** Exercise inputs follows **
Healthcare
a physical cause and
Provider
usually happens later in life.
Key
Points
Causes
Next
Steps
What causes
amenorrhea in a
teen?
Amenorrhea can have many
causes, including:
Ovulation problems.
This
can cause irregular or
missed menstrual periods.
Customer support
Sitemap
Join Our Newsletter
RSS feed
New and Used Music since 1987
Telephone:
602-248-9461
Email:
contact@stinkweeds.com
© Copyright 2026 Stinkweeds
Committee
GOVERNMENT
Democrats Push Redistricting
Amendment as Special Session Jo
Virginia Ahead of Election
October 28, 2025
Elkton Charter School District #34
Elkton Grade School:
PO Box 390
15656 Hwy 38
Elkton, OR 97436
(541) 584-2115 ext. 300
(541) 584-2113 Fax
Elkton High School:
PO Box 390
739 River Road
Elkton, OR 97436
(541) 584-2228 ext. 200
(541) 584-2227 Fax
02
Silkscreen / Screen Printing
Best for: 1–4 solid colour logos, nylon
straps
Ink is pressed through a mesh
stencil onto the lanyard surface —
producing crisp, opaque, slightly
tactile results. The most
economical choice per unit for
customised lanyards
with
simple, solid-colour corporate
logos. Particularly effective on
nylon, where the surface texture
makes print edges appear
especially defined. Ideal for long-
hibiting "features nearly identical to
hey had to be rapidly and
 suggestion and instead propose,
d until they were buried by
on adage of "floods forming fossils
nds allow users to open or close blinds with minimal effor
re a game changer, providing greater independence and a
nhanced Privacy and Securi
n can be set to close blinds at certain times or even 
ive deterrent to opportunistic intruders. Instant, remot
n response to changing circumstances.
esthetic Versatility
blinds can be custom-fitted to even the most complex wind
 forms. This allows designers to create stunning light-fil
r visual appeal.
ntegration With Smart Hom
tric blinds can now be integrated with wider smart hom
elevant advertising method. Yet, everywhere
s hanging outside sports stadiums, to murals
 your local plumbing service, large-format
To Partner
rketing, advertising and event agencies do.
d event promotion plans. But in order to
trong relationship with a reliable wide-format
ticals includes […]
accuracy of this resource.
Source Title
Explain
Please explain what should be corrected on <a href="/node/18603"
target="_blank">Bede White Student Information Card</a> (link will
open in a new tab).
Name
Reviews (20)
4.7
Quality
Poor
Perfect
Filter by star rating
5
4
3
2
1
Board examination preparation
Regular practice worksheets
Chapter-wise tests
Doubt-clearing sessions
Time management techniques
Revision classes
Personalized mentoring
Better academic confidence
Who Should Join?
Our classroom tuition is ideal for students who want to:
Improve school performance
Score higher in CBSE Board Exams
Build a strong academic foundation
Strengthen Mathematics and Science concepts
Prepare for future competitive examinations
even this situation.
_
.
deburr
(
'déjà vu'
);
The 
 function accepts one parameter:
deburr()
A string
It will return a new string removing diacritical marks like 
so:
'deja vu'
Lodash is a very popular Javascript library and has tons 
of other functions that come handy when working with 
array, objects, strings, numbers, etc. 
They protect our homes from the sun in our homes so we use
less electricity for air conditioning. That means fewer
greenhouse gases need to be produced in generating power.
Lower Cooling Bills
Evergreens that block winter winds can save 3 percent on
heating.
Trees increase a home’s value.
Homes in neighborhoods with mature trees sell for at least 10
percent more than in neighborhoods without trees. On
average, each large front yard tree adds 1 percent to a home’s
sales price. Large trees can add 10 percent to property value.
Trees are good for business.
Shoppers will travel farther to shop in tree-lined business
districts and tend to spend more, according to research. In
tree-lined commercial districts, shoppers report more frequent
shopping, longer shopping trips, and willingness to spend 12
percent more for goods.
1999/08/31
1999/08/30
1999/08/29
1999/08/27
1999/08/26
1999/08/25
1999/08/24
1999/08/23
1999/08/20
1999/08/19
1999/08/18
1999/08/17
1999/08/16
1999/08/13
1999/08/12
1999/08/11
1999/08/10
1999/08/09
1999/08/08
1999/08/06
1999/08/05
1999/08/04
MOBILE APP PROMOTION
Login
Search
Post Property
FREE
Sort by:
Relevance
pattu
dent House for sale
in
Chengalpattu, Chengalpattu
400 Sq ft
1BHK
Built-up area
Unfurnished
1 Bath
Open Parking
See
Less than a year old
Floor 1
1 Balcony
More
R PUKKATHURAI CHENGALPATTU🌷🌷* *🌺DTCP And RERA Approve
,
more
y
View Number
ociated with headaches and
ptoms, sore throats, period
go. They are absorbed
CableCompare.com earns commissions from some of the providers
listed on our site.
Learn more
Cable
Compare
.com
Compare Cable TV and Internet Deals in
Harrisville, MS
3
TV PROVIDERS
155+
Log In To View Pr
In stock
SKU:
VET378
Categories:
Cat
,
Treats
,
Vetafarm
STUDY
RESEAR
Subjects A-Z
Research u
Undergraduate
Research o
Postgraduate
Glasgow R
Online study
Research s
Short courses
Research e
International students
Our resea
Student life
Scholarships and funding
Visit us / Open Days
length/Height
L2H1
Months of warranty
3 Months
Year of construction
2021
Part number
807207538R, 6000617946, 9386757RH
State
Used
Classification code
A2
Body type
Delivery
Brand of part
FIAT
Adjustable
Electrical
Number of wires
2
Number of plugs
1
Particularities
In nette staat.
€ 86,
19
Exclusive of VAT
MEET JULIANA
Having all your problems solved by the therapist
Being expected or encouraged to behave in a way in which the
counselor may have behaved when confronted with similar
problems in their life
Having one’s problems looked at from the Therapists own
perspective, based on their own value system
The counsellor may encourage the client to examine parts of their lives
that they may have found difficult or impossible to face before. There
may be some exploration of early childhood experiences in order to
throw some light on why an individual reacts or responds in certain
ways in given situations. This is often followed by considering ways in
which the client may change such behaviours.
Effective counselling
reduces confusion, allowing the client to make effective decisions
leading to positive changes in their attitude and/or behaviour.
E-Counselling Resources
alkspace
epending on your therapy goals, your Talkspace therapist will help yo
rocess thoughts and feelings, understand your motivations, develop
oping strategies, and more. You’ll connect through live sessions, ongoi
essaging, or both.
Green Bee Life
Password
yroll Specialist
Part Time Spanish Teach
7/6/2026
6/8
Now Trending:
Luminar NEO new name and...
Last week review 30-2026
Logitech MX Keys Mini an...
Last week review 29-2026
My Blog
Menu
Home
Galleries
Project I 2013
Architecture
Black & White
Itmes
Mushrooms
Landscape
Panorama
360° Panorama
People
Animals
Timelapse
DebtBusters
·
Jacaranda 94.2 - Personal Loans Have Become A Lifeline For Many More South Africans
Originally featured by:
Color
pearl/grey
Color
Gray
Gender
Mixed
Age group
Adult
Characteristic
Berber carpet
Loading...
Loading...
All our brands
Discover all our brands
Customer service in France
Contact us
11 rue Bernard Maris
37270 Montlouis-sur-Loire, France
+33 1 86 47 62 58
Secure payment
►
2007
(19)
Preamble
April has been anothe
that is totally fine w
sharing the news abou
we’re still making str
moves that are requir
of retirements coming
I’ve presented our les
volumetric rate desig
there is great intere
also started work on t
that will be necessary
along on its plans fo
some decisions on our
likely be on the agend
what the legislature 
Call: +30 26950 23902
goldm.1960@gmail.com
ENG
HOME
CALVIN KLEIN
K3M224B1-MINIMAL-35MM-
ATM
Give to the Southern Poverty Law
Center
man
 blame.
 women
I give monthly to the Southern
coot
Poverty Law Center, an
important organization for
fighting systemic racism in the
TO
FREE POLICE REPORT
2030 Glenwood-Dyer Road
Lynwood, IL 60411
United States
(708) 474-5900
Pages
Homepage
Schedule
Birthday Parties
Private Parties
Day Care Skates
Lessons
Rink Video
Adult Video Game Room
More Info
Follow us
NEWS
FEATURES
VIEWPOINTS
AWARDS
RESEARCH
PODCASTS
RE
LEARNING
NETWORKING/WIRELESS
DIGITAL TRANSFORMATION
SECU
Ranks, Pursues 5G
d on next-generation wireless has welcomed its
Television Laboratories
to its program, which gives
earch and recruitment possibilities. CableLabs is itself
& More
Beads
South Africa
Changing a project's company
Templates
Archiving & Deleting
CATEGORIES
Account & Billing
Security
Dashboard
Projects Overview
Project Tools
** End of Exercise inputs **
=== Task instructions ===
Copy out everything from the start of the listing down to the line containing "blinds can be", with both ends included.

=== Your response ===
Healthcare
a physical cause and
Provider
usually happens later in life.
Key
Points
Causes
Next
Steps
What causes
amenorrhea in a
teen?
Amenorrhea can have many
causes, including:
Ovulation problems.
This
can cause irregular or
missed menstrual periods.
Customer support
Sitemap
Join Our Newsletter
RSS feed
New and Used Music since 1987
Telephone:
602-248-9461
Email:
contact@stinkweeds.com
© Copyright 2026 Stinkweeds
Committee
GOVERNMENT
Democrats Push Redistricting
Amendment as Special Session Jo
Virginia Ahead of Election
October 28, 2025
Elkton Charter School District #34
Elkton Grade School:
PO Box 390
15656 Hwy 38
Elkton, OR 97436
(541) 584-2115 ext. 300
(541) 584-2113 Fax
Elkton High School:
PO Box 390
739 River Road
Elkton, OR 97436
(541) 584-2228 ext. 200
(541) 584-2227 Fax
02
Silkscreen / Screen Printing
Best for: 1–4 solid colour logos, nylon
straps
Ink is pressed through a mesh
stencil onto the lanyard surface —
producing crisp, opaque, slightly
tactile results. The most
economical choice per unit for
customised lanyards
with
simple, solid-colour corporate
logos. Particularly effective on
nylon, where the surface texture
makes print edges appear
especially defined. Ideal for long-
hibiting "features nearly identical to
hey had to be rapidly and
 suggestion and instead propose,
d until they were buried by
on adage of "floods forming fossils
nds allow users to open or close blinds with minimal effor
re a game changer, providing greater independence and a
nhanced Privacy and Securi
n can be set to close blinds at certain times or even 
ive deterrent to opportunistic intruders. Instant, remot
n response to changing circumstances.
esthetic Versatility
blinds can be custom-fitted to even the most complex wind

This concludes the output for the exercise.